**Task statement**
Among the entries, find the lines with the string "Brain" and copy them.

(Saved data entries)
^^^^^^^^

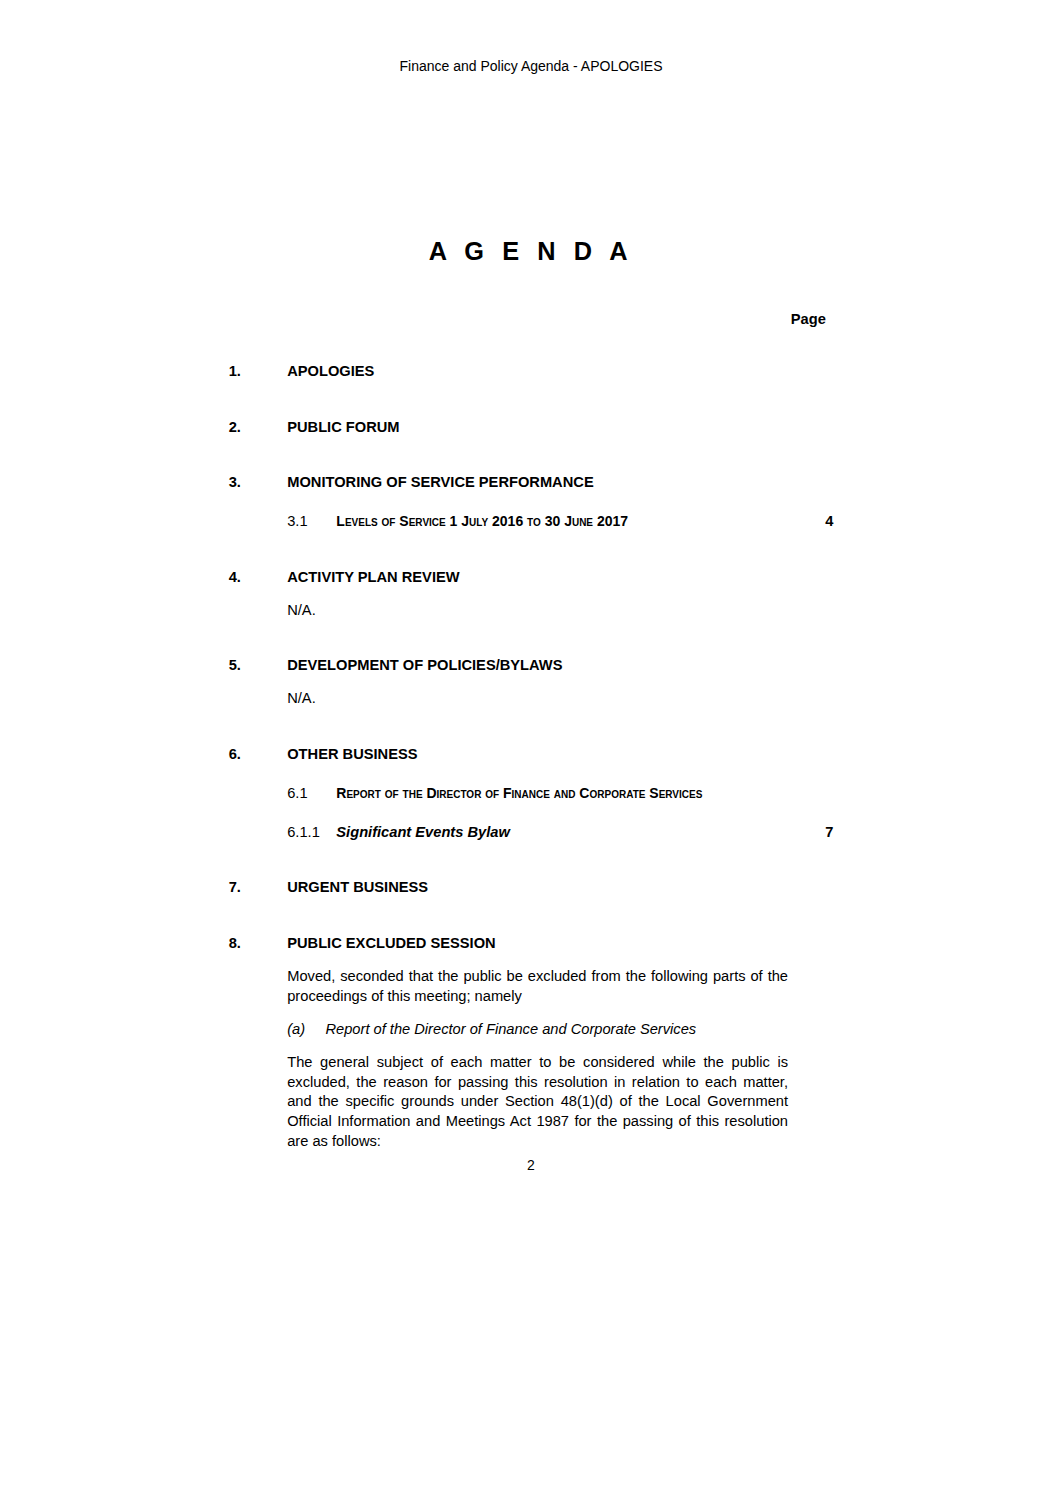Finance and Policy Agenda - APOLOGIES
A G E N D A
Page
| 1. | Apologies | |
| 2. | Public Forum | |
| 3. | Monitoring of Service Performance | |
| | / 3.1 / Levels of Service 1 July 2016 to 30 June 2017 / | 4 |
| 4. | Activity Plan Review N/A. | |
| 5. | Development of Policies/Bylaws N/A. | |
| 6. | Other Business | |
| | / 6.1 / Report of the Director of Finance and Corporate Services / | |
| | / 6.1.1 / Significant Events Bylaw / | 7 |
| 7. | Urgent Business | |
| 8. | Public Excluded Session Moved, seconded that the public be excluded from the following parts of the proceedings of this meeting; namely (a) Report of the Director of Finance and Corporate Services The general subject of each matter to be considered while the public is excluded, the reason for passing this resolution in relation to each matter, and the specific grounds under Section 48(1)(d) of the Local Government Official Information and Meetings Act 1987 for the passing of this resolution are as follows: | |
2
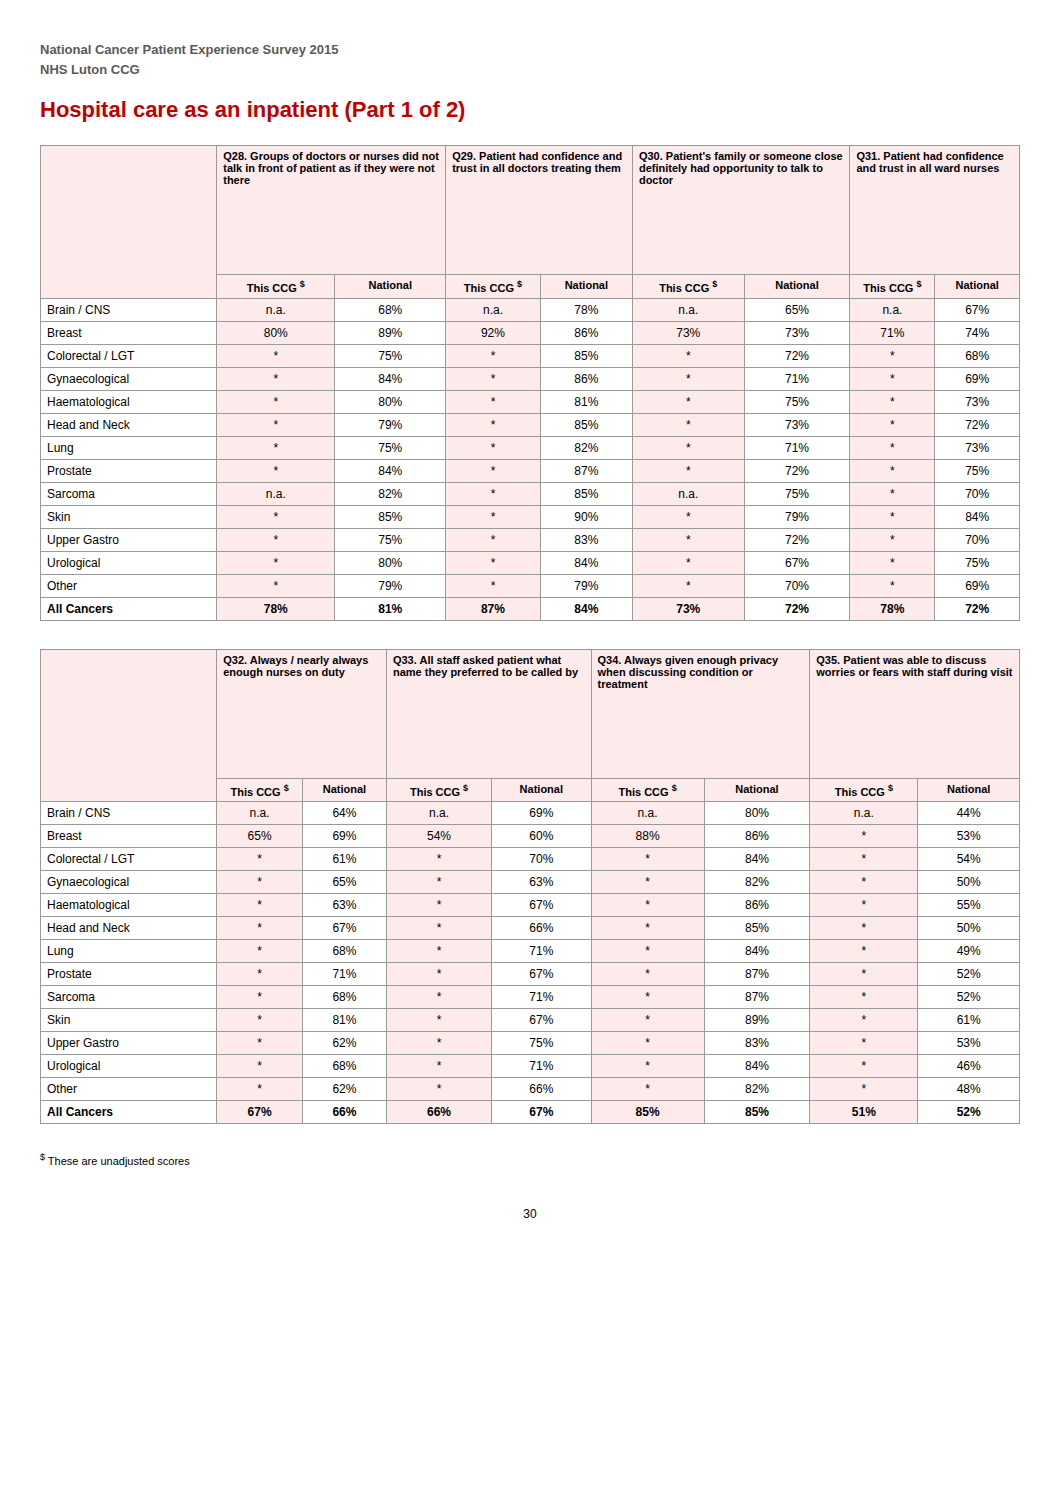National Cancer Patient Experience Survey 2015
NHS Luton CCG
Hospital care as an inpatient (Part 1 of 2)
| | Q28. Groups of doctors or nurses did not talk in front of patient as if they were not there | Q29. Patient had confidence and trust in all doctors treating them | Q30. Patient's family or someone close definitely had opportunity to talk to doctor | Q31. Patient had confidence and trust in all ward nurses |
| --- | --- | --- | --- | --- |
| This CCG $ | National | This CCG $ | National | This CCG $ | National | This CCG $ | National |
| Brain / CNS | n.a. | 68% | n.a. | 78% | n.a. | 65% | n.a. | 67% |
| Breast | 80% | 89% | 92% | 86% | 73% | 73% | 71% | 74% |
| Colorectal / LGT | * | 75% | * | 85% | * | 72% | * | 68% |
| Gynaecological | * | 84% | * | 86% | * | 71% | * | 69% |
| Haematological | * | 80% | * | 81% | * | 75% | * | 73% |
| Head and Neck | * | 79% | * | 85% | * | 73% | * | 72% |
| Lung | * | 75% | * | 82% | * | 71% | * | 73% |
| Prostate | * | 84% | * | 87% | * | 72% | * | 75% |
| Sarcoma | n.a. | 82% | * | 85% | n.a. | 75% | * | 70% |
| Skin | * | 85% | * | 90% | * | 79% | * | 84% |
| Upper Gastro | * | 75% | * | 83% | * | 72% | * | 70% |
| Urological | * | 80% | * | 84% | * | 67% | * | 75% |
| Other | * | 79% | * | 79% | * | 70% | * | 69% |
| All Cancers | 78% | 81% | 87% | 84% | 73% | 72% | 78% | 72% |
| | Q32. Always / nearly always enough nurses on duty | Q33. All staff asked patient what name they preferred to be called by | Q34. Always given enough privacy when discussing condition or treatment | Q35. Patient was able to discuss worries or fears with staff during visit |
| --- | --- | --- | --- | --- |
| This CCG $ | National | This CCG $ | National | This CCG $ | National | This CCG $ | National |
| Brain / CNS | n.a. | 64% | n.a. | 69% | n.a. | 80% | n.a. | 44% |
| Breast | 65% | 69% | 54% | 60% | 88% | 86% | * | 53% |
| Colorectal / LGT | * | 61% | * | 70% | * | 84% | * | 54% |
| Gynaecological | * | 65% | * | 63% | * | 82% | * | 50% |
| Haematological | * | 63% | * | 67% | * | 86% | * | 55% |
| Head and Neck | * | 67% | * | 66% | * | 85% | * | 50% |
| Lung | * | 68% | * | 71% | * | 84% | * | 49% |
| Prostate | * | 71% | * | 67% | * | 87% | * | 52% |
| Sarcoma | * | 68% | * | 71% | * | 87% | * | 52% |
| Skin | * | 81% | * | 67% | * | 89% | * | 61% |
| Upper Gastro | * | 62% | * | 75% | * | 83% | * | 53% |
| Urological | * | 68% | * | 71% | * | 84% | * | 46% |
| Other | * | 62% | * | 66% | * | 82% | * | 48% |
| All Cancers | 67% | 66% | 66% | 67% | 85% | 85% | 51% | 52% |
$ These are unadjusted scores
30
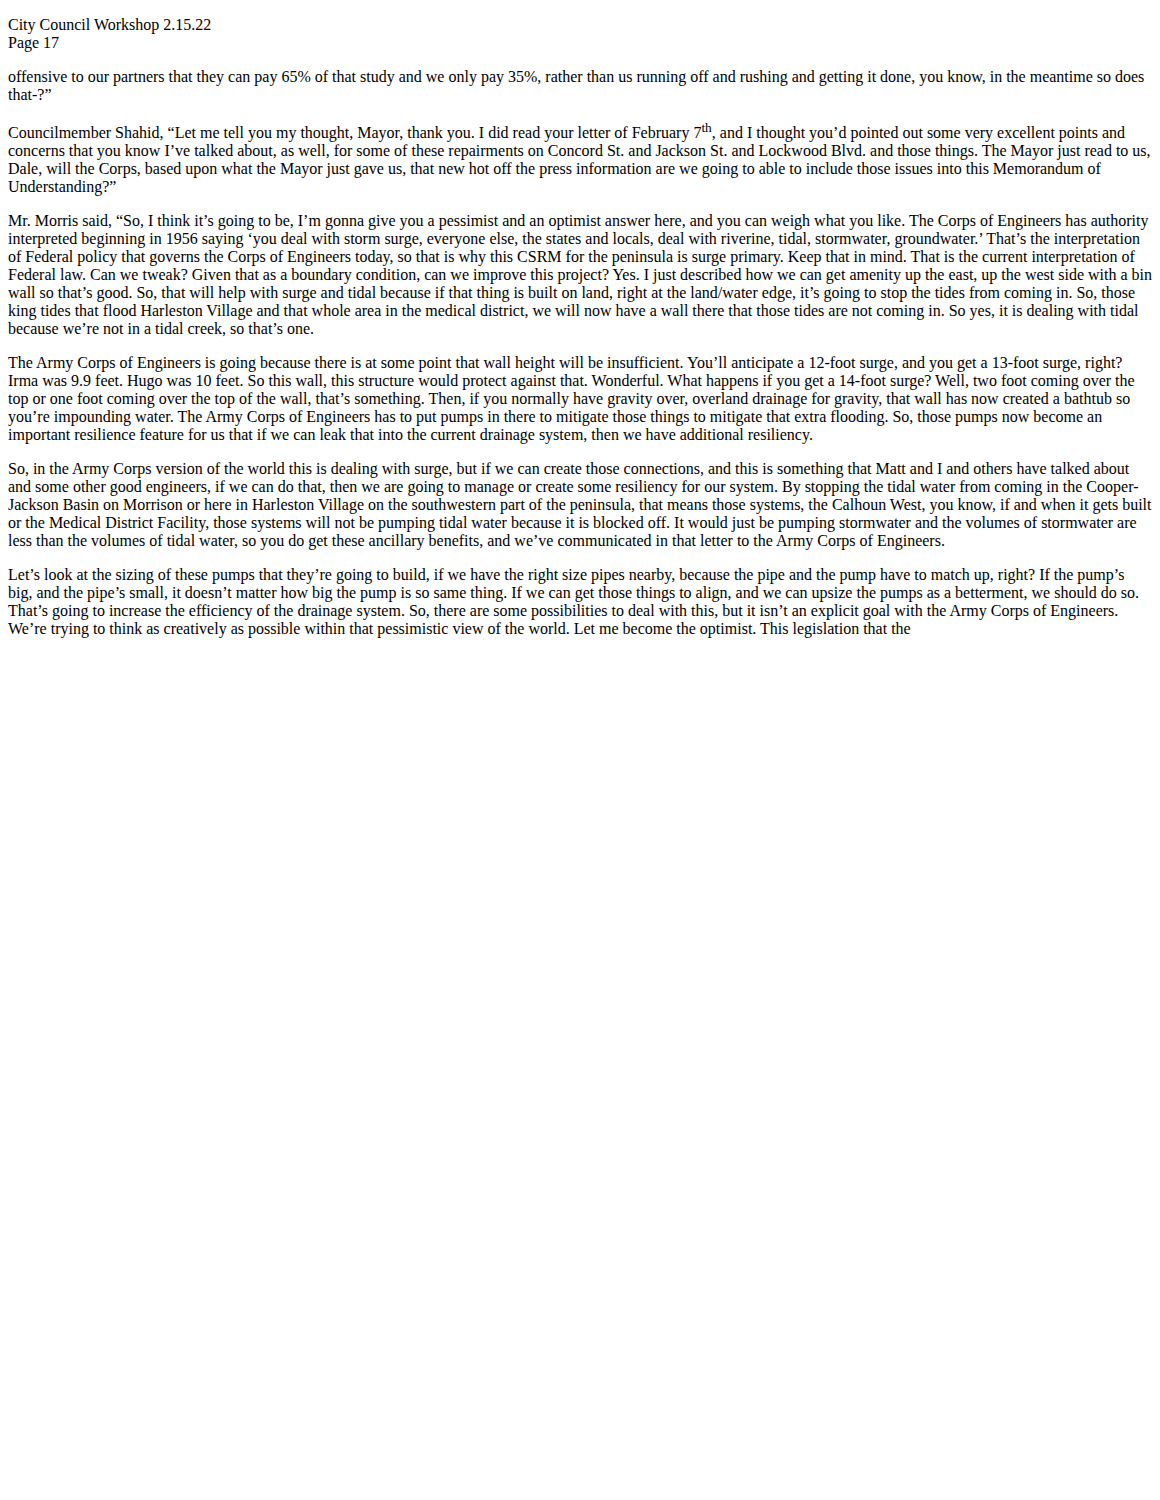City Council Workshop 2.15.22
Page 17
offensive to our partners that they can pay 65% of that study and we only pay 35%, rather than us running off and rushing and getting it done, you know, in the meantime so does that-?”
Councilmember Shahid, “Let me tell you my thought, Mayor, thank you. I did read your letter of February 7th, and I thought you’d pointed out some very excellent points and concerns that you know I’ve talked about, as well, for some of these repairments on Concord St. and Jackson St. and Lockwood Blvd. and those things. The Mayor just read to us, Dale, will the Corps, based upon what the Mayor just gave us, that new hot off the press information are we going to able to include those issues into this Memorandum of Understanding?”
Mr. Morris said, “So, I think it’s going to be, I’m gonna give you a pessimist and an optimist answer here, and you can weigh what you like. The Corps of Engineers has authority interpreted beginning in 1956 saying ‘you deal with storm surge, everyone else, the states and locals, deal with riverine, tidal, stormwater, groundwater.’ That’s the interpretation of Federal policy that governs the Corps of Engineers today, so that is why this CSRM for the peninsula is surge primary. Keep that in mind. That is the current interpretation of Federal law. Can we tweak? Given that as a boundary condition, can we improve this project? Yes. I just described how we can get amenity up the east, up the west side with a bin wall so that’s good. So, that will help with surge and tidal because if that thing is built on land, right at the land/water edge, it’s going to stop the tides from coming in. So, those king tides that flood Harleston Village and that whole area in the medical district, we will now have a wall there that those tides are not coming in. So yes, it is dealing with tidal because we’re not in a tidal creek, so that’s one.
The Army Corps of Engineers is going because there is at some point that wall height will be insufficient. You’ll anticipate a 12-foot surge, and you get a 13-foot surge, right? Irma was 9.9 feet. Hugo was 10 feet. So this wall, this structure would protect against that. Wonderful. What happens if you get a 14-foot surge? Well, two foot coming over the top or one foot coming over the top of the wall, that’s something. Then, if you normally have gravity over, overland drainage for gravity, that wall has now created a bathtub so you’re impounding water. The Army Corps of Engineers has to put pumps in there to mitigate those things to mitigate that extra flooding. So, those pumps now become an important resilience feature for us that if we can leak that into the current drainage system, then we have additional resiliency.
So, in the Army Corps version of the world this is dealing with surge, but if we can create those connections, and this is something that Matt and I and others have talked about and some other good engineers, if we can do that, then we are going to manage or create some resiliency for our system. By stopping the tidal water from coming in the Cooper-Jackson Basin on Morrison or here in Harleston Village on the southwestern part of the peninsula, that means those systems, the Calhoun West, you know, if and when it gets built or the Medical District Facility, those systems will not be pumping tidal water because it is blocked off. It would just be pumping stormwater and the volumes of stormwater are less than the volumes of tidal water, so you do get these ancillary benefits, and we’ve communicated in that letter to the Army Corps of Engineers.
Let’s look at the sizing of these pumps that they’re going to build, if we have the right size pipes nearby, because the pipe and the pump have to match up, right? If the pump’s big, and the pipe’s small, it doesn’t matter how big the pump is so same thing. If we can get those things to align, and we can upsize the pumps as a betterment, we should do so. That’s going to increase the efficiency of the drainage system. So, there are some possibilities to deal with this, but it isn’t an explicit goal with the Army Corps of Engineers. We’re trying to think as creatively as possible within that pessimistic view of the world. Let me become the optimist. This legislation that the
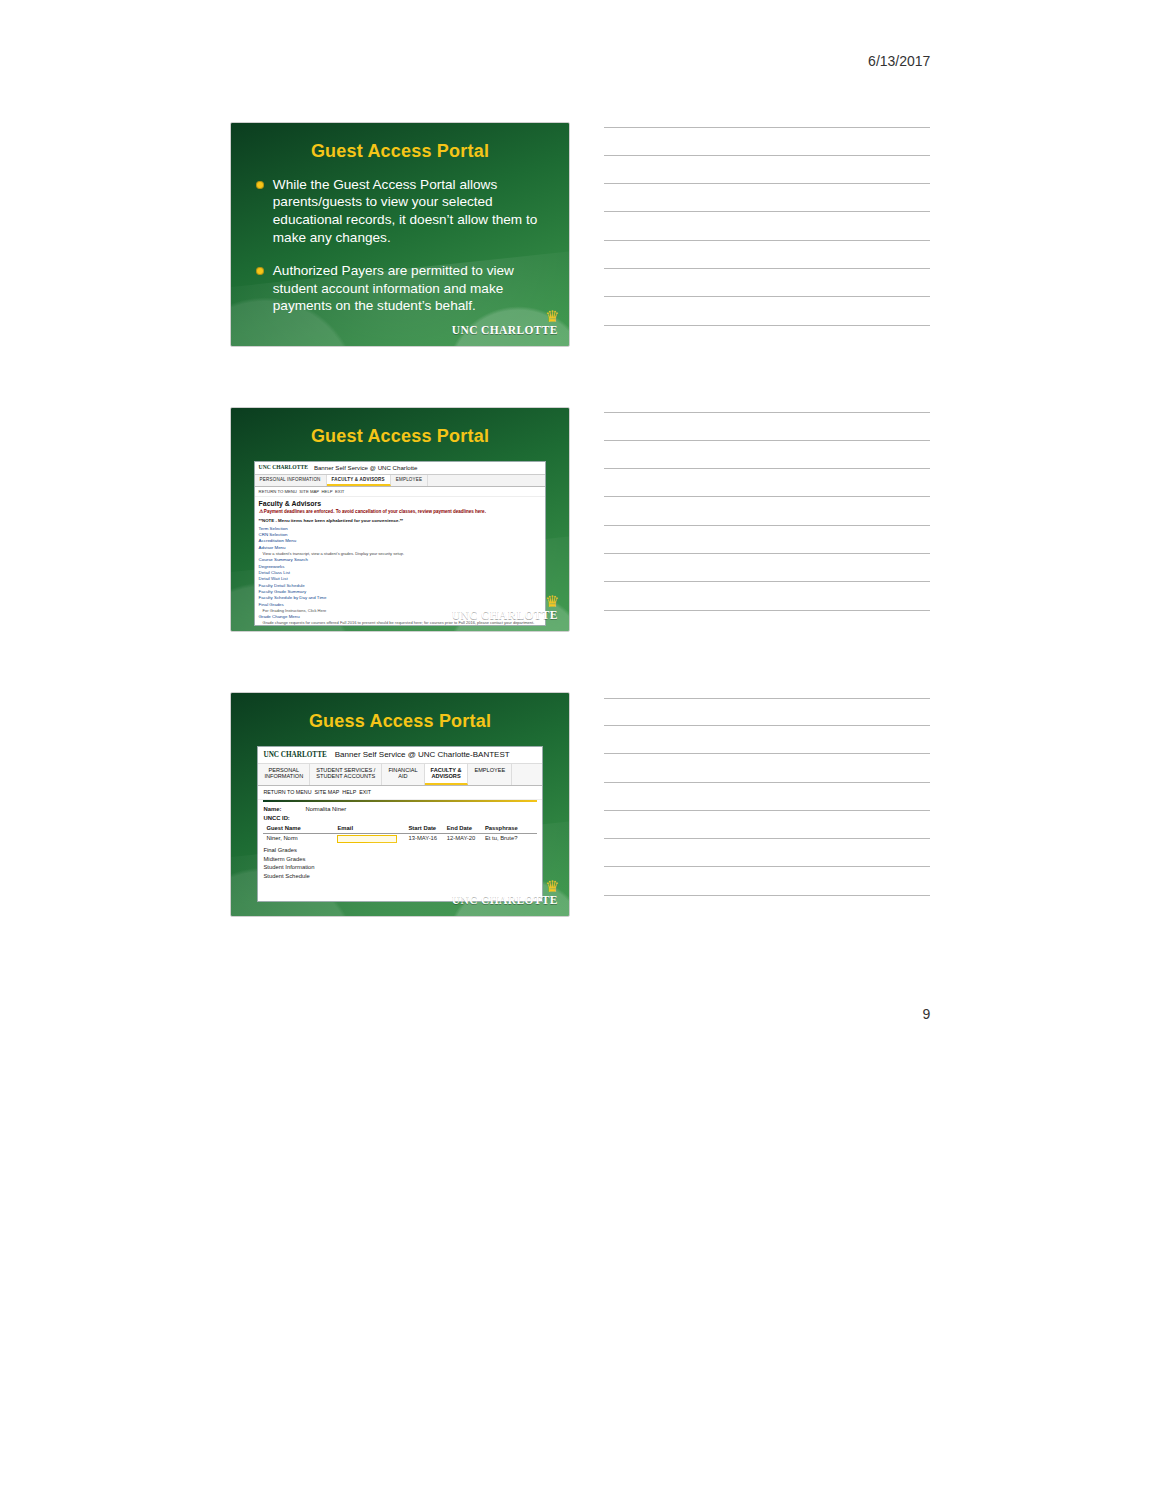6/13/2017
Guest Access Portal
While the Guest Access Portal allows parents/guests to view your selected educational records, it doesn’t allow them to make any changes.
Authorized Payers are permitted to view student account information and make payments on the student’s behalf.
♛
UNC CHARLOTTE
Guest Access Portal
UNC CHARLOTTE Banner Self Service @ UNC Charlotte
PERSONAL INFORMATION FACULTY & ADVISORS EMPLOYEE
RETURN TO MENU SITE MAP HELP EXIT
Faculty & Advisors
⚠ Payment deadlines are enforced. To avoid cancellation of your classes, review payment deadlines here.
**NOTE - Menu items have been alphabetized for your convenience.**
Term Selection CRN Selection Accreditation Menu Advisor Menu View a student's transcript, view a student's grades. Display your security setup. Course Summary Search Degreeworks Detail Class List Detail Wait List Faculty Detail Schedule Faculty Grade Summary Faculty Schedule by Day and Time Final Grades For Grading Instructions, Click Here Grade Change Menu Grade change requests for courses offered Fall 2016 to present should be requested here; for courses prior to Fall 2016, please contact your department. Grade Replacement Request Approval Guest Access Authorizations Midterm Grades For Grading Instructions, Click Here Registration Overrides Student Menu Display student information, view a student's schedule. Display registration overrides. Display a student's registration. Change a student's class options. Summary Class List Summary Wait List
♛
UNC CHARLOTTE
Guess Access Portal
UNC CHARLOTTE Banner Self Service @ UNC Charlotte-BANTEST
PERSONAL
INFORMATION STUDENT SERVICES /
STUDENT ACCOUNTS FINANCIAL
AID FACULTY &
ADVISORS EMPLOYEE
RETURN TO MENU SITE MAP HELP EXIT
Name: Normalita Niner
UNCC ID:
| Guest Name | Email | Start Date | End Date | Passphrase |
| --- | --- | --- | --- | --- |
| Niner, Norm | | 13-MAY-16 | 12-MAY-20 | Et tu, Brute? |
Final Grades
Midterm Grades
Student Information
Student Schedule
♛
UNC CHARLOTTE
9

^^^^^^^^

**Written response**
| Brain / CNS | n.a. | 68% | n.a. | 78% | n.a. | 65% | n.a. | 67% |
| Brain / CNS | n.a. | 64% | n.a. | 69% | n.a. | 80% | n.a. | 44% |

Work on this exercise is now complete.